Puppy-blender in USA Today
Though the news is filled with stories of riots and a pandemic, the most transformative things going on at present are in a totally different sphere. One of those things is pretty obvious, the other less so.
The obvious transformation involves SpaceX’s successful launch of a human crew into orbit, the first such launch involving an American spacecraft in nearly a decade, and the first such launch ever by a commercial spacecraft.

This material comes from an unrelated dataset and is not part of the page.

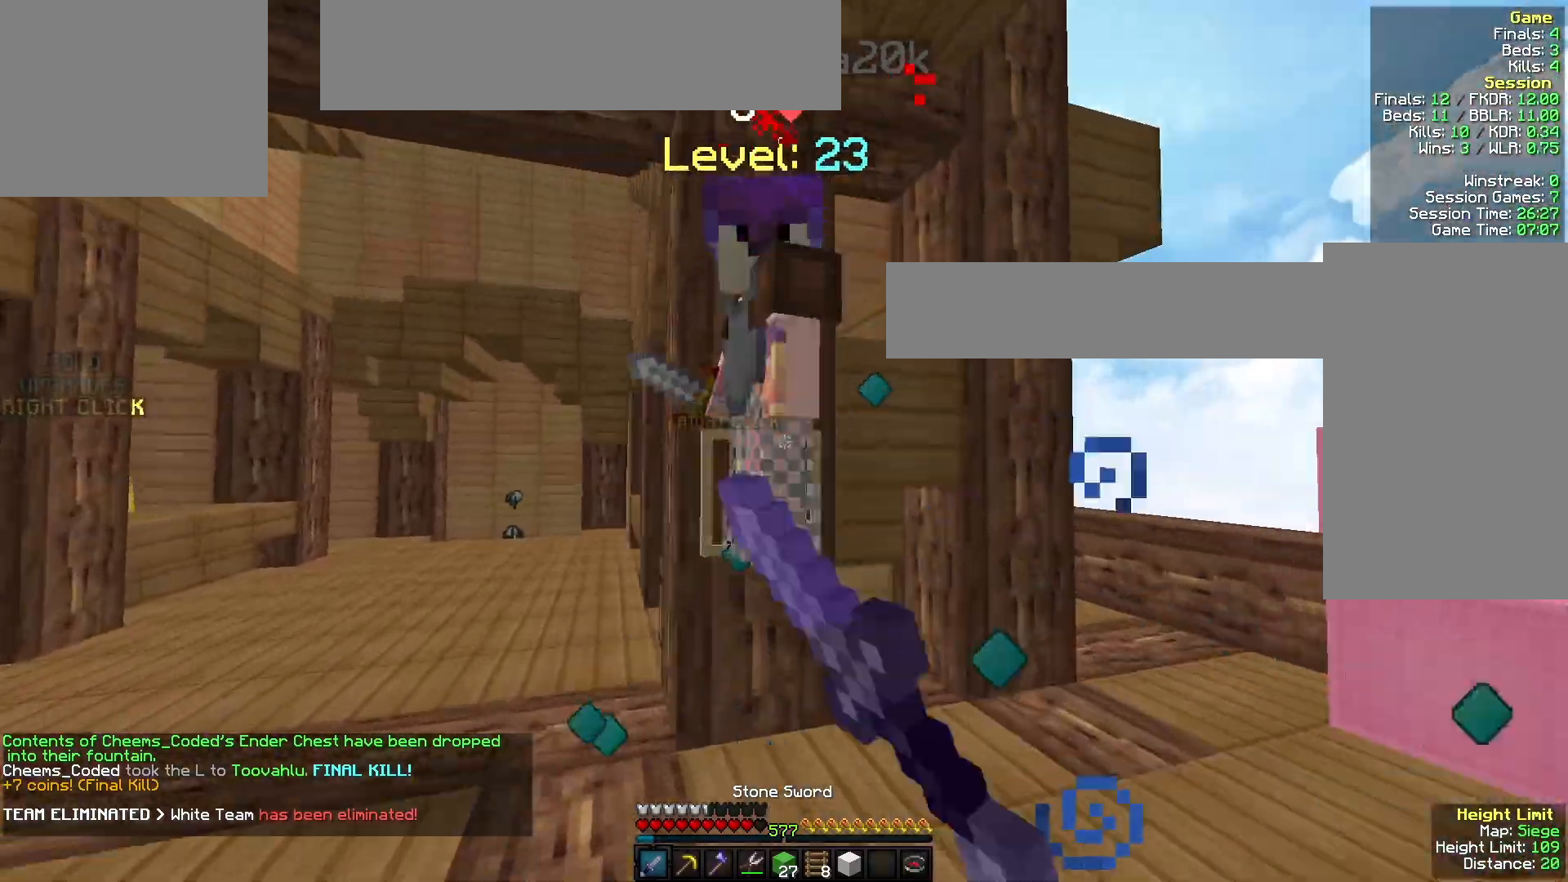
{"keys": ["a", "w"], "mouse": [], "events": [[267, "w", "up"], [433, "mouse_left", "up"], [433, "w", "down"]]}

D. D. Harriman to the white courtesy phone
This is huge, but in a sense, nothing new: We were launching people into orbit over 50 years ago, after all. SpaceX’s Crew Dragon capsule is bigger and fancier than a Gemini, but the mission profile is not all that different. And of course, our last mission to orbit, on board a space shuttle, was basically old hat itself.
But SpaceX is doing it for much less, and that’s revolutionary. To get a kilogram into orbit on the space shuttle costs $54,500. To do the same thing with SpaceX’s newest rocket, the Falcon 9, costs $2,720. That’s basically a twenty-fold reduction in cost.
Lots of things that are too expensive to do at $54,500 become doable at $2,720. And SpaceX isn’t standing still. Its Starship reusable rocket, under development now, is to cost a mere $2 million per launch, and Elon Musk says its cost per kilogram to orbit will be at least 10 times lower than the Falcon 9. There are a lot more things that become doable at $272 per kilogram. At those prices, things like space tourism, space hotels, lunar mines and asteroid mining become feasible.
Unless, of course, commercial space companies will be subject to affirmative action quotas.